● **Aim of the exercise**: Copy out, from the entries below, each line that holds the string "diagram".

● **Collection entries**:

□ □ □ □ □

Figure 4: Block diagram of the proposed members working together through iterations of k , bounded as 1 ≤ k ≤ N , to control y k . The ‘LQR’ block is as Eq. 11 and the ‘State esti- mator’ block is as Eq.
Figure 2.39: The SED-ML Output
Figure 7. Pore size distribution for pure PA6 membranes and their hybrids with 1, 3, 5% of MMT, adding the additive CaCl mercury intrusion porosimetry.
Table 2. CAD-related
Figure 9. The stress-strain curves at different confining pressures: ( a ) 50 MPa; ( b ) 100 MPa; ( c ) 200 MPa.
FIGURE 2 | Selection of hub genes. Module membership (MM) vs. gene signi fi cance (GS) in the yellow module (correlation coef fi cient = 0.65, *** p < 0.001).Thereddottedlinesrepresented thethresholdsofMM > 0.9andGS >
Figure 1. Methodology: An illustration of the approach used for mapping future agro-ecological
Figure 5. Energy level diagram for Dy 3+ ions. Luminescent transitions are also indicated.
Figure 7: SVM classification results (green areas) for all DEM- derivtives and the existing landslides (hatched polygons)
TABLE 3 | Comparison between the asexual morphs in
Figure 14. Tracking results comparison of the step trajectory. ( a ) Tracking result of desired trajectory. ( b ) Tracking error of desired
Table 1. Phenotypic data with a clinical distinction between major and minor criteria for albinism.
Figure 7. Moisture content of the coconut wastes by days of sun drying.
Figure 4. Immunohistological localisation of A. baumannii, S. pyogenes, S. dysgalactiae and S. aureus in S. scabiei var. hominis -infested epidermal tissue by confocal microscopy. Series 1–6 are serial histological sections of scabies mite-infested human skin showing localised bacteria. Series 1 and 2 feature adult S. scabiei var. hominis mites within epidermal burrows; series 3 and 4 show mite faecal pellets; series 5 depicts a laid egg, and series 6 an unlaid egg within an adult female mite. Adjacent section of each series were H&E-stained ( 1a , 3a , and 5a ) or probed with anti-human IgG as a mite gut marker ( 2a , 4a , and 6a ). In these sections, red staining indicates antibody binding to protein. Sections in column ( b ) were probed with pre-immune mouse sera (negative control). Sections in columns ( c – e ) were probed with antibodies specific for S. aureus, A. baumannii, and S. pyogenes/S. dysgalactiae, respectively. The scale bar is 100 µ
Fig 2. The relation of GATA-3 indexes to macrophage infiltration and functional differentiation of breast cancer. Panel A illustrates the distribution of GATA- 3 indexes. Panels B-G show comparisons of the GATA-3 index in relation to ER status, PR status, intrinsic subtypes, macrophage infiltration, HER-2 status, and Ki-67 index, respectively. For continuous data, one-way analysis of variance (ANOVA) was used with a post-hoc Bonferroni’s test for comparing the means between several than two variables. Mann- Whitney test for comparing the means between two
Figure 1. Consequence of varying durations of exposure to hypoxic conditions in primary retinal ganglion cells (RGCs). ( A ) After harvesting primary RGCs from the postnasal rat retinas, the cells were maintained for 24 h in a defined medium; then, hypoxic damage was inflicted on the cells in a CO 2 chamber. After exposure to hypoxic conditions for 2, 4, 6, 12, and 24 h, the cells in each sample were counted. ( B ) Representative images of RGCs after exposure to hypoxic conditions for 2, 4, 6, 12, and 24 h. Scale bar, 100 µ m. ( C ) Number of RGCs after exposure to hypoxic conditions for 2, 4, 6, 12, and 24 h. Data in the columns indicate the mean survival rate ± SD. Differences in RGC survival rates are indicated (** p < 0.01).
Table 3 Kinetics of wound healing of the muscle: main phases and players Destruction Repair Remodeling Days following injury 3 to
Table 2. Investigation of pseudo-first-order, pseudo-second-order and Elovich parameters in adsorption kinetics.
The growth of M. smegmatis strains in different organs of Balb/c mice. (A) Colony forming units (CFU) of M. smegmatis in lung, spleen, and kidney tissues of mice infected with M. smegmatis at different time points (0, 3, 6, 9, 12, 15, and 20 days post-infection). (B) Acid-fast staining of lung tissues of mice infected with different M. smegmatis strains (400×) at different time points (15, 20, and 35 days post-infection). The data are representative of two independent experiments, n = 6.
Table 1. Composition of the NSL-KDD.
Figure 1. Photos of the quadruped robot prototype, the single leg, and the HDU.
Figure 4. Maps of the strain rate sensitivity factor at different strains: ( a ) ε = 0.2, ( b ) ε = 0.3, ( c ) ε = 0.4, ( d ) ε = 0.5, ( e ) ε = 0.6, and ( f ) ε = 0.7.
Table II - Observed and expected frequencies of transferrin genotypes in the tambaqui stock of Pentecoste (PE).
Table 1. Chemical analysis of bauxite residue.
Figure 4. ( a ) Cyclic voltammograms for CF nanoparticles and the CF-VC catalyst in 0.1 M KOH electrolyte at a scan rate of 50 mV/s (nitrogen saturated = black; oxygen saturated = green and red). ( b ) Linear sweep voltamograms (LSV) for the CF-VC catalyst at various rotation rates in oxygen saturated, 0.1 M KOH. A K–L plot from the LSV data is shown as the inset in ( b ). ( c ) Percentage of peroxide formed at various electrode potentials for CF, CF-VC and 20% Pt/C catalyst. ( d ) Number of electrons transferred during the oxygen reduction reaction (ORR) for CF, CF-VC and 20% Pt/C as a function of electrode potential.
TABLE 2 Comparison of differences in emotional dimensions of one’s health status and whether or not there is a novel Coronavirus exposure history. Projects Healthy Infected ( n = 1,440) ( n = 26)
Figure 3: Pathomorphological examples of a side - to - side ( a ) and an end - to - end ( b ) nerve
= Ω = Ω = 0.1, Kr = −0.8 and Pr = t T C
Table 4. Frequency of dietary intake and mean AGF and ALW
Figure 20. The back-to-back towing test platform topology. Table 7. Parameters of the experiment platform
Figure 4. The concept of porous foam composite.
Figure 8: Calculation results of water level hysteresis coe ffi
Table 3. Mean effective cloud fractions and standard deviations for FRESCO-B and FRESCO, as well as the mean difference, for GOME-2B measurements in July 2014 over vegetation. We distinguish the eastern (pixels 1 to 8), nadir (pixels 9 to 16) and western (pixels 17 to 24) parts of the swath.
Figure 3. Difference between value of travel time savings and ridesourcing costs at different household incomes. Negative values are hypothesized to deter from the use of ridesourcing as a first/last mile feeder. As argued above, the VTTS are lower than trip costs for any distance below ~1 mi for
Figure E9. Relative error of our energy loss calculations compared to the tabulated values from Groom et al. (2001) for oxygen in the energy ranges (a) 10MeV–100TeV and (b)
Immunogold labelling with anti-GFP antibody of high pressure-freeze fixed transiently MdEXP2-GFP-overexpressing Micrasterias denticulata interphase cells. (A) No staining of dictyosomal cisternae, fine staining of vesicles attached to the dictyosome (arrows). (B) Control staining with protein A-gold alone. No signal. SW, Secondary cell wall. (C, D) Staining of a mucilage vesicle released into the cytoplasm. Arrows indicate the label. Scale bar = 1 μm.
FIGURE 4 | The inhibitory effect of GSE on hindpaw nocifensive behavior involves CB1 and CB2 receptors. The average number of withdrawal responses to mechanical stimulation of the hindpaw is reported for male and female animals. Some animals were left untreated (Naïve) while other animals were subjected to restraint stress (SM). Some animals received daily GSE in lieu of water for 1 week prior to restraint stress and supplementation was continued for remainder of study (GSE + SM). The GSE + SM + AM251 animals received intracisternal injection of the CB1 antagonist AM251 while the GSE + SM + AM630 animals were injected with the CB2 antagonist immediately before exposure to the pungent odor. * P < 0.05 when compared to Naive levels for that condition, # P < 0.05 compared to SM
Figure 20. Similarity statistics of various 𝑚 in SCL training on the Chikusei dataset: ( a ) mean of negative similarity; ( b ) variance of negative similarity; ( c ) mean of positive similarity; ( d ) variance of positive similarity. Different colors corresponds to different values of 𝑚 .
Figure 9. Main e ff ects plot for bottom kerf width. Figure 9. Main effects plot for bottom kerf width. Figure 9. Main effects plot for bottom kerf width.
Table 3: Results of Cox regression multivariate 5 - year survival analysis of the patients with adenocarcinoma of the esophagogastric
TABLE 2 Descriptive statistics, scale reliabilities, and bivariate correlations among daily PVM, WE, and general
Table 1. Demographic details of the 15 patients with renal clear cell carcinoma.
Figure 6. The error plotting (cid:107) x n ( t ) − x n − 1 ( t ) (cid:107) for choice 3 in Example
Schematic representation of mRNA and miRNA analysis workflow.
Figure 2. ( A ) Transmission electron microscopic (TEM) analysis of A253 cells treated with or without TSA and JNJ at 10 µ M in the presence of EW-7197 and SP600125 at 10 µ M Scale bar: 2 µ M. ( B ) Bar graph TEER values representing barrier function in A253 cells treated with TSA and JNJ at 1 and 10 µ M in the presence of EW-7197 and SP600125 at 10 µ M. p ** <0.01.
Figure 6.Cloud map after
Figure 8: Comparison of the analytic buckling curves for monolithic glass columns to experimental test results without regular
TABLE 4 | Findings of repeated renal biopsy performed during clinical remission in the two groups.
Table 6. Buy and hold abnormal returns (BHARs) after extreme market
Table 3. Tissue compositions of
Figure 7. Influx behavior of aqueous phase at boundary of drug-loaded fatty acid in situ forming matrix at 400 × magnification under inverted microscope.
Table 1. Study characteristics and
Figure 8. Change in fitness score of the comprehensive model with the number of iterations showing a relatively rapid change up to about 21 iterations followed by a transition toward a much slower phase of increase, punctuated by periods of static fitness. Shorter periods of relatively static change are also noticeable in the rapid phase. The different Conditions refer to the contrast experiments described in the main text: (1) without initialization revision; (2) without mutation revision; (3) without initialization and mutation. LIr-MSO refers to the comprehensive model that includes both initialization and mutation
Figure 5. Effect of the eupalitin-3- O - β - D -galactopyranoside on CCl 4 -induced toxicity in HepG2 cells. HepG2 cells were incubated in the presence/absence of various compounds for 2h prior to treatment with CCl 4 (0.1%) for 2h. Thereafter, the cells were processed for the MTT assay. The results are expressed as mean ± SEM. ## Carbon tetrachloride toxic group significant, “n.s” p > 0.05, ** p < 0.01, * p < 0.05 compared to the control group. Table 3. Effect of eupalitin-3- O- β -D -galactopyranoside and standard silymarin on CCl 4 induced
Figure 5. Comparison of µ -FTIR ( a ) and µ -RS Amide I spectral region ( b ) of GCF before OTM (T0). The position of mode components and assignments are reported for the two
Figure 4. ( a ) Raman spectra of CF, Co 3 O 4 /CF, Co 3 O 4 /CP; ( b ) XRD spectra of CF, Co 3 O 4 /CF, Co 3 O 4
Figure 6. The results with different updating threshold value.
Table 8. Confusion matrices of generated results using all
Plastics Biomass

□ □ □ □ □

● **Answer below**:
Figure 4: Block diagram of the proposed members working together through iterations of k , bounded as 1 ≤ k ≤ N , to control y k . The ‘LQR’ block is as Eq. 11 and the ‘State esti- mator’ block is as Eq.
Figure 5. Energy level diagram for Dy 3+ ions. Luminescent transitions are also indicated.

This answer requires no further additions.